:: Task brief ::
Can you set down every line of the items below word for word, leaving the pictures out?

··· Material provided

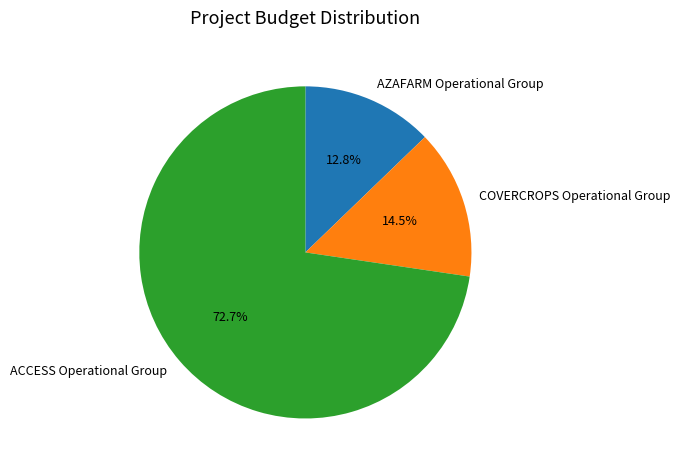

Count the number of slices in the pie.

3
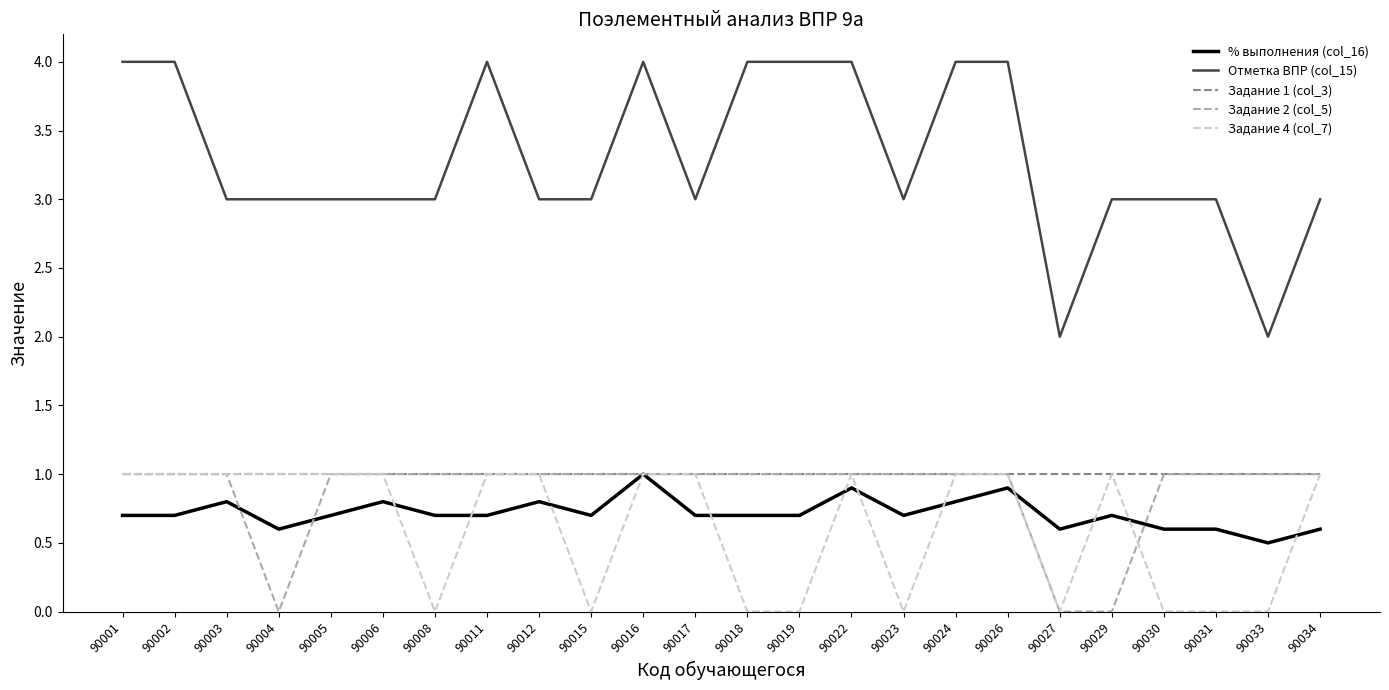

Which series has the largest range (max minus min)?

Отметка ВПР (col_15)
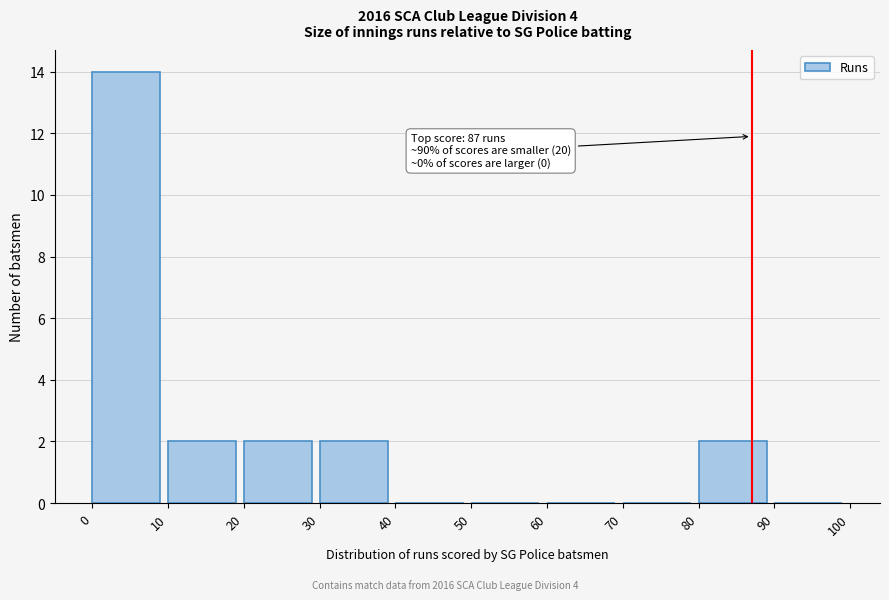

Which range on the x-axis has the tallest bar?

0 to 10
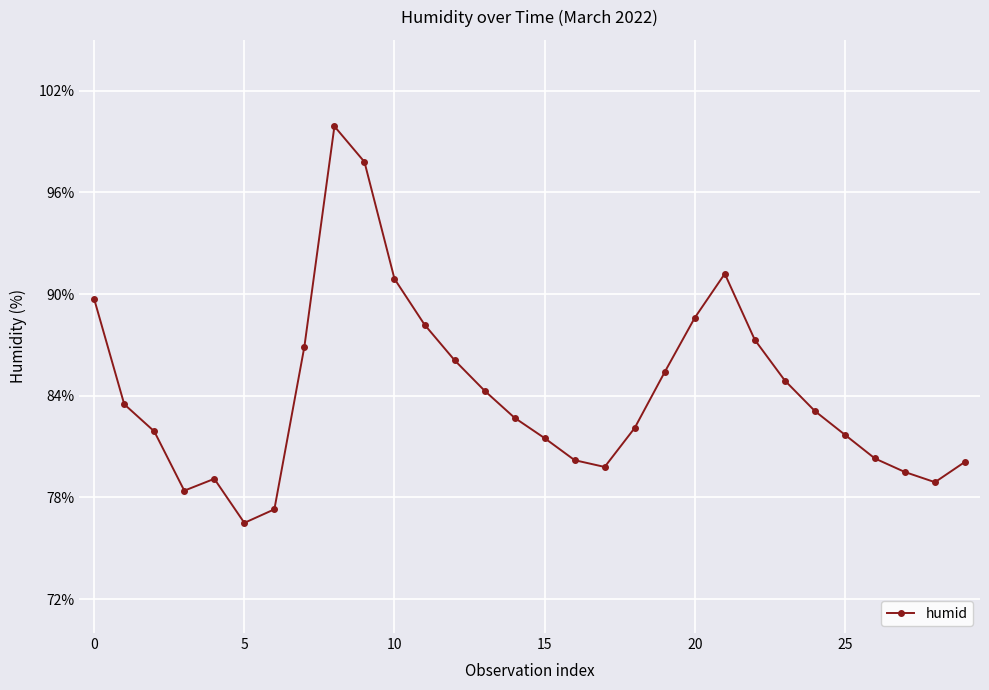

What is the maximum value shown in the chart?

99.9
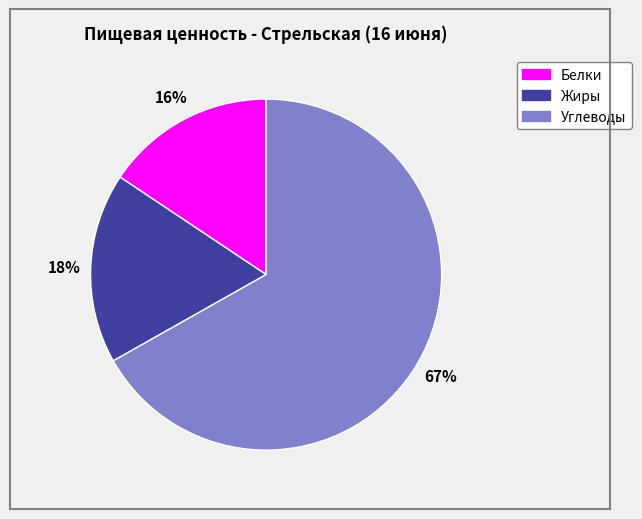

Between Белки and Жиры, which is larger?

Жиры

······

:: Final answer ::
Count the number of slices in the pie.

3

Which series has the largest range (max minus min)?

Отметка ВПР (col_15)

Which range on the x-axis has the tallest bar?

0 to 10

What is the maximum value shown in the chart?

99.9

Between Белки and Жиры, which is larger?

Жиры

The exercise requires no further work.